For each sample in the unlabeled data pool $U=X_1,X_2,\dots ,X_n$, we extract features from the last convolutional layer of the CNN. The output features are denoted as $F_{\mathrm{Conv}}\left(X_i\right)\in {\mathbb{R}}^d$, where d represents the feature dimension. Here, $U_i$ denotes the feature representation of the i-th sample extracted through this layer. The feature extraction process is formalized as

$$U_i=F_{\mathrm{Conv}}\left(X_i\right).$$

(3)

3.3. Distance Measured

Euclidean distance effectively captures geometric relationships in continuous feature spaces, making it well-suited for detecting subtle differences between samples and demonstrating high sensitivity to small variations in data. In contrast, Manhattan distance is particularly effective for measuring differences in discrete or sparse feature spaces.

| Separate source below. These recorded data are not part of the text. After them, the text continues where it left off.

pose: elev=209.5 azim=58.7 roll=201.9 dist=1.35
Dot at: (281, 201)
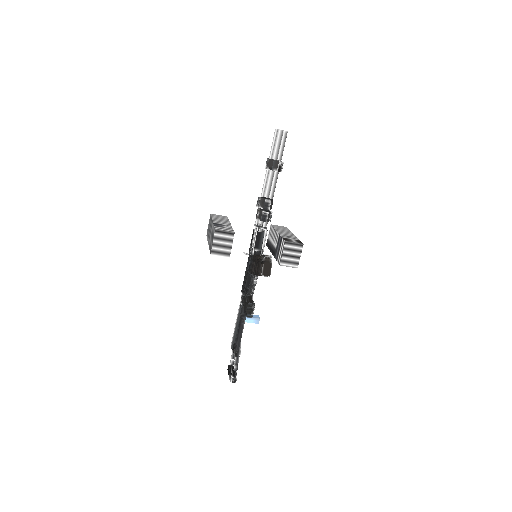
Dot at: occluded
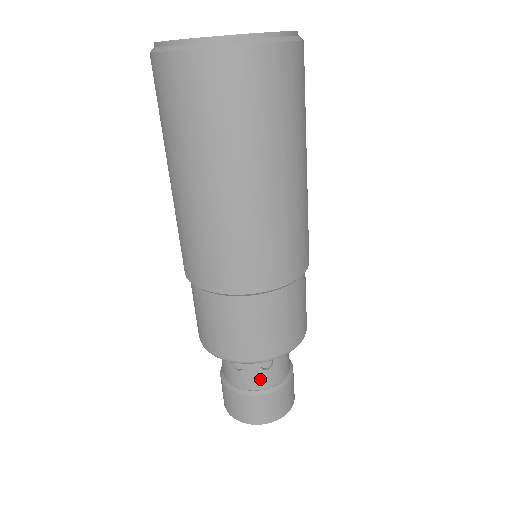
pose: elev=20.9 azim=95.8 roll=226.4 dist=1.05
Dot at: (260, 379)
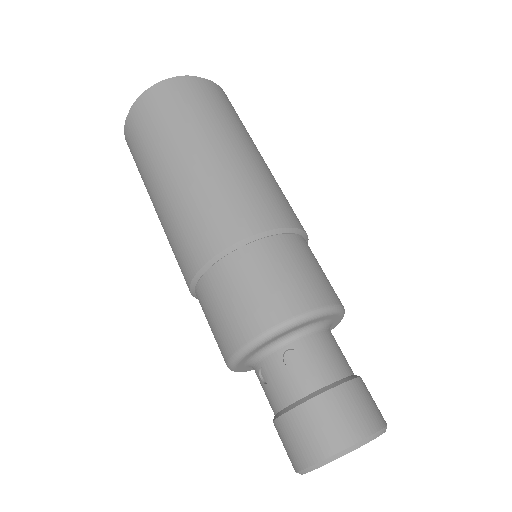
Dot at: (291, 382)
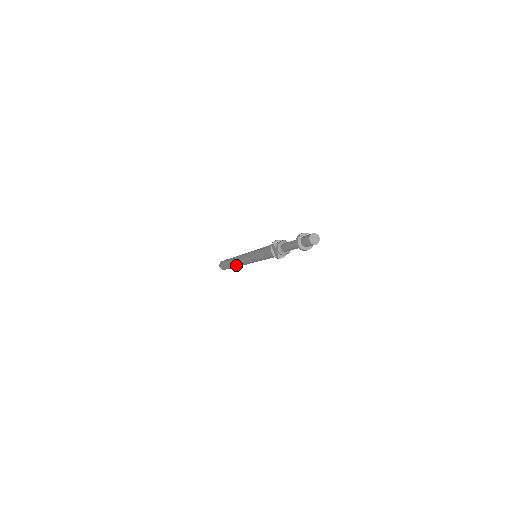
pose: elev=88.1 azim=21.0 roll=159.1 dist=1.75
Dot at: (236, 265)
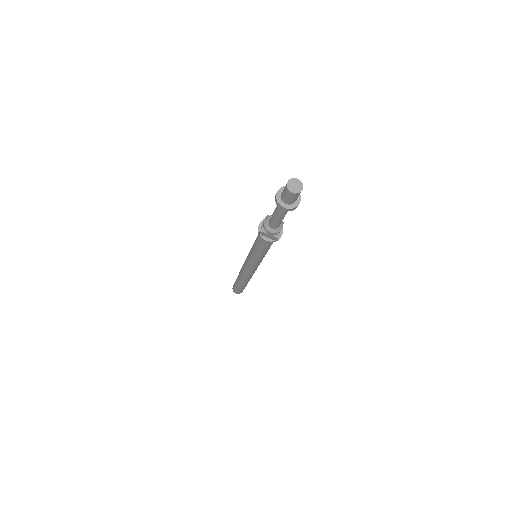
Dot at: (247, 280)
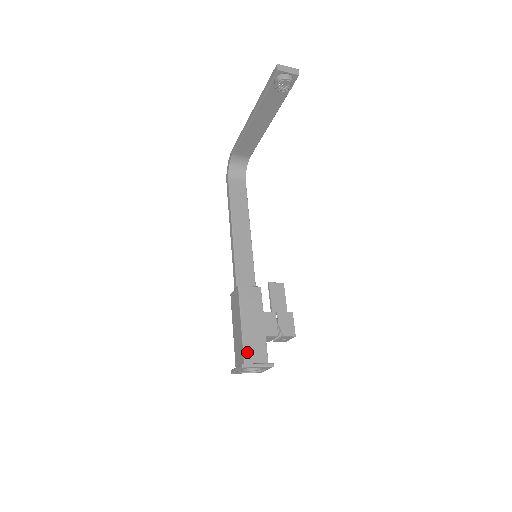
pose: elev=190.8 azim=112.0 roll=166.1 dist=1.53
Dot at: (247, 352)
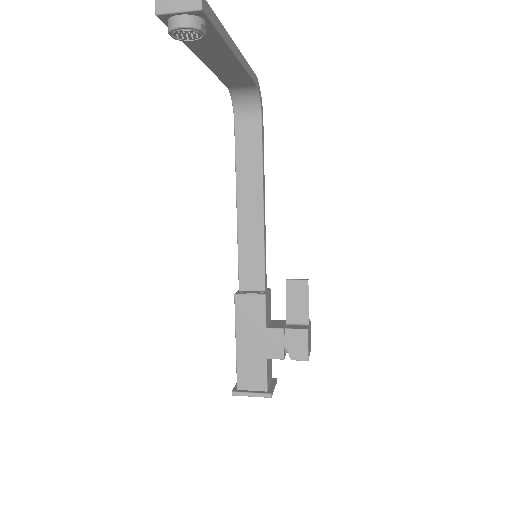
Dot at: (241, 376)
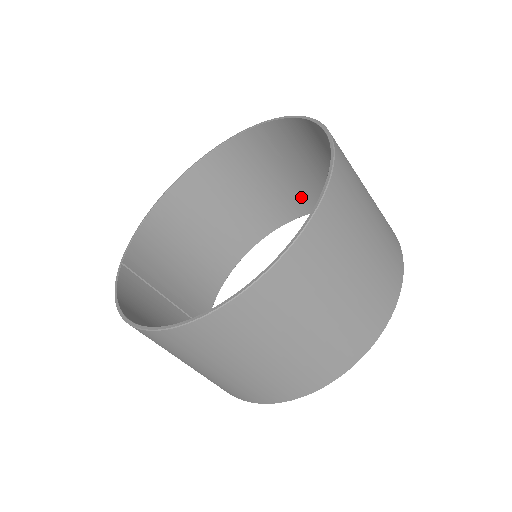
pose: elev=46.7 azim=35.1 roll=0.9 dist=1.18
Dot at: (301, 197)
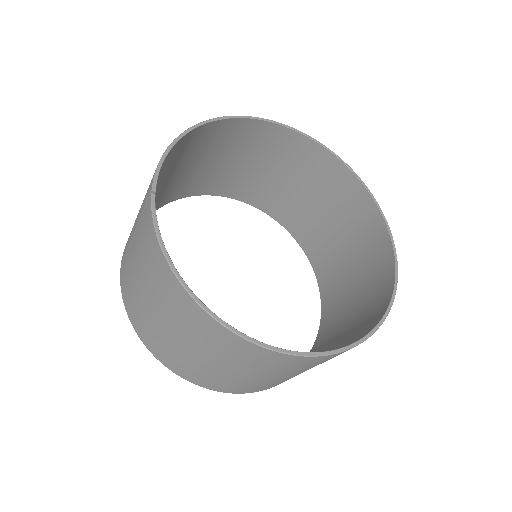
Dot at: (264, 194)
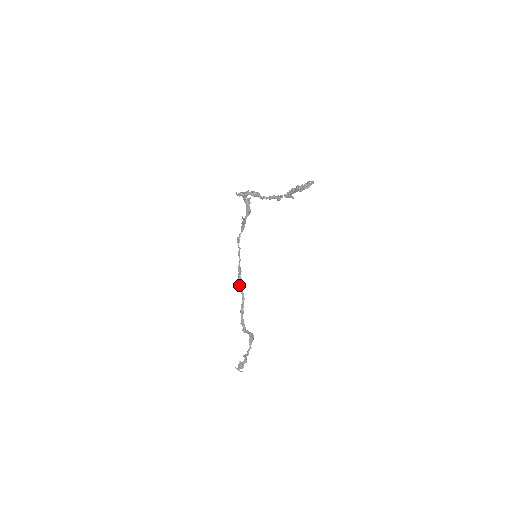
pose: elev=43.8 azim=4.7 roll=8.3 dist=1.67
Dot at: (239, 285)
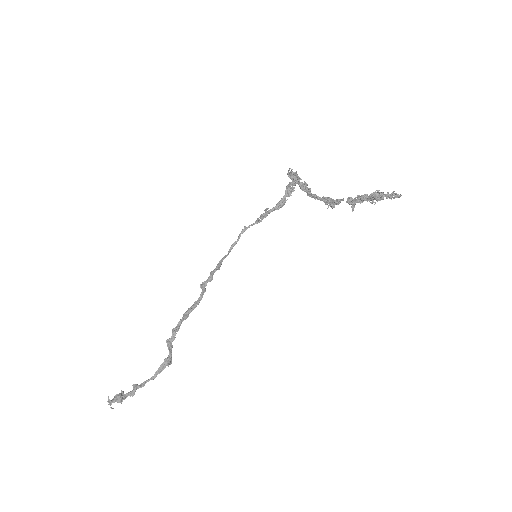
Dot at: (206, 282)
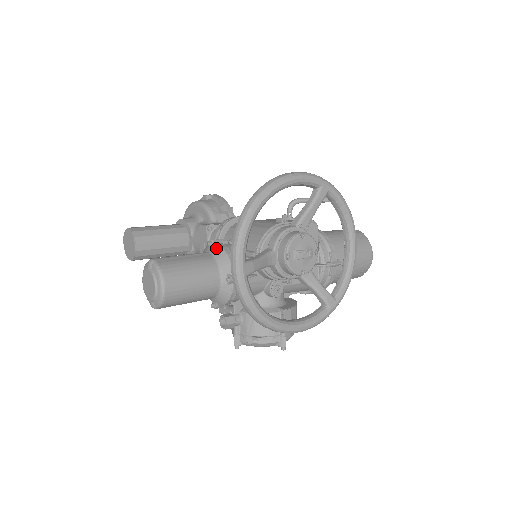
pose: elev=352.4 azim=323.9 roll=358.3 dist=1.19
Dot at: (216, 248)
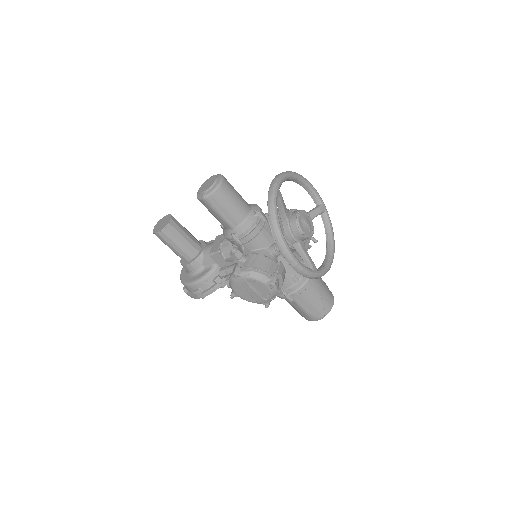
Dot at: (249, 204)
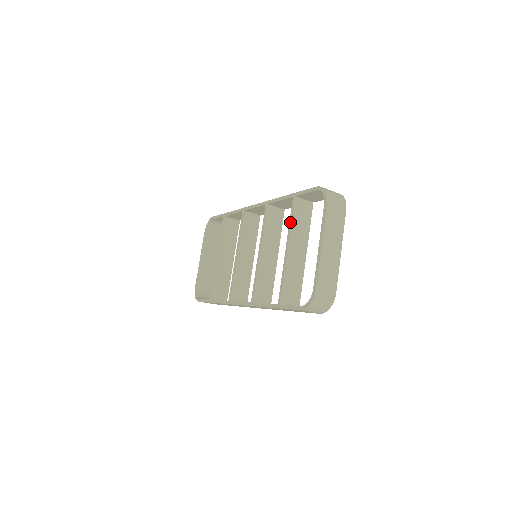
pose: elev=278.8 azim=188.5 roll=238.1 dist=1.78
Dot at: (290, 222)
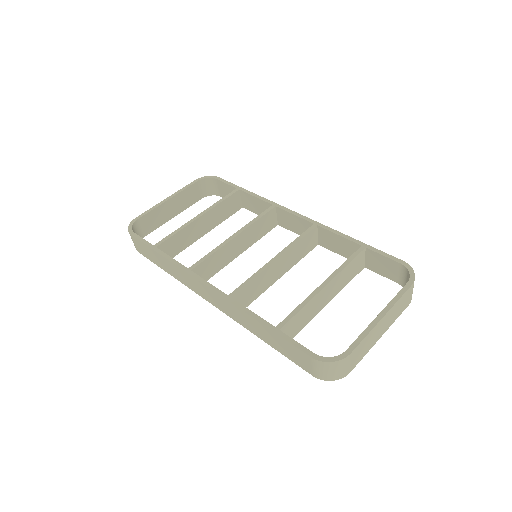
Dot at: (345, 264)
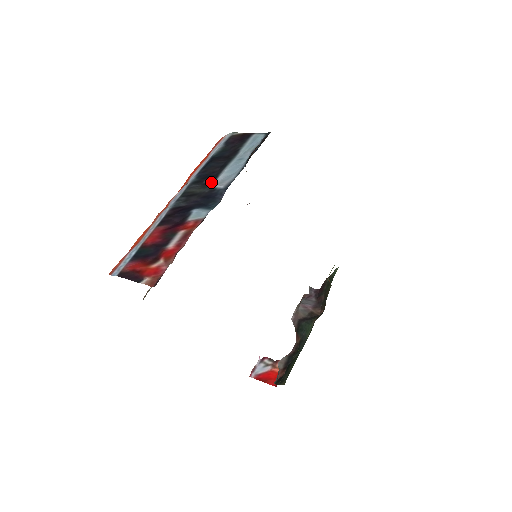
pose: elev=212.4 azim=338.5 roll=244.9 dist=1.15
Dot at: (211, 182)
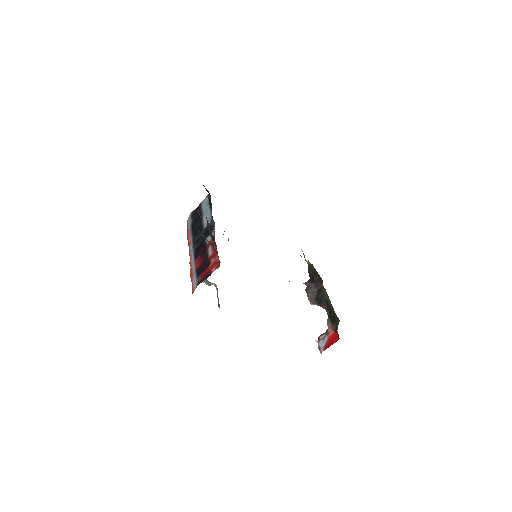
Dot at: (202, 228)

To ensure fair comparisons and prevent magnitude differences from skewing similarity, we first normalize feature vectors. Let $U_i$ and $U_j$ denote the original feature vectors of samples i and j, respectively. We define their normalized counterparts as

$${\tilde{U}}_i:={\displaystyle \frac{U_i}{{\parallel U_i\parallel }_2}},{\tilde{U}}_j:={\displaystyle \frac{U_j}{{\parallel U_j\parallel }_2}},$$

where ${\parallel ·\parallel }_2$ denotes the Euclidean (L2) norm.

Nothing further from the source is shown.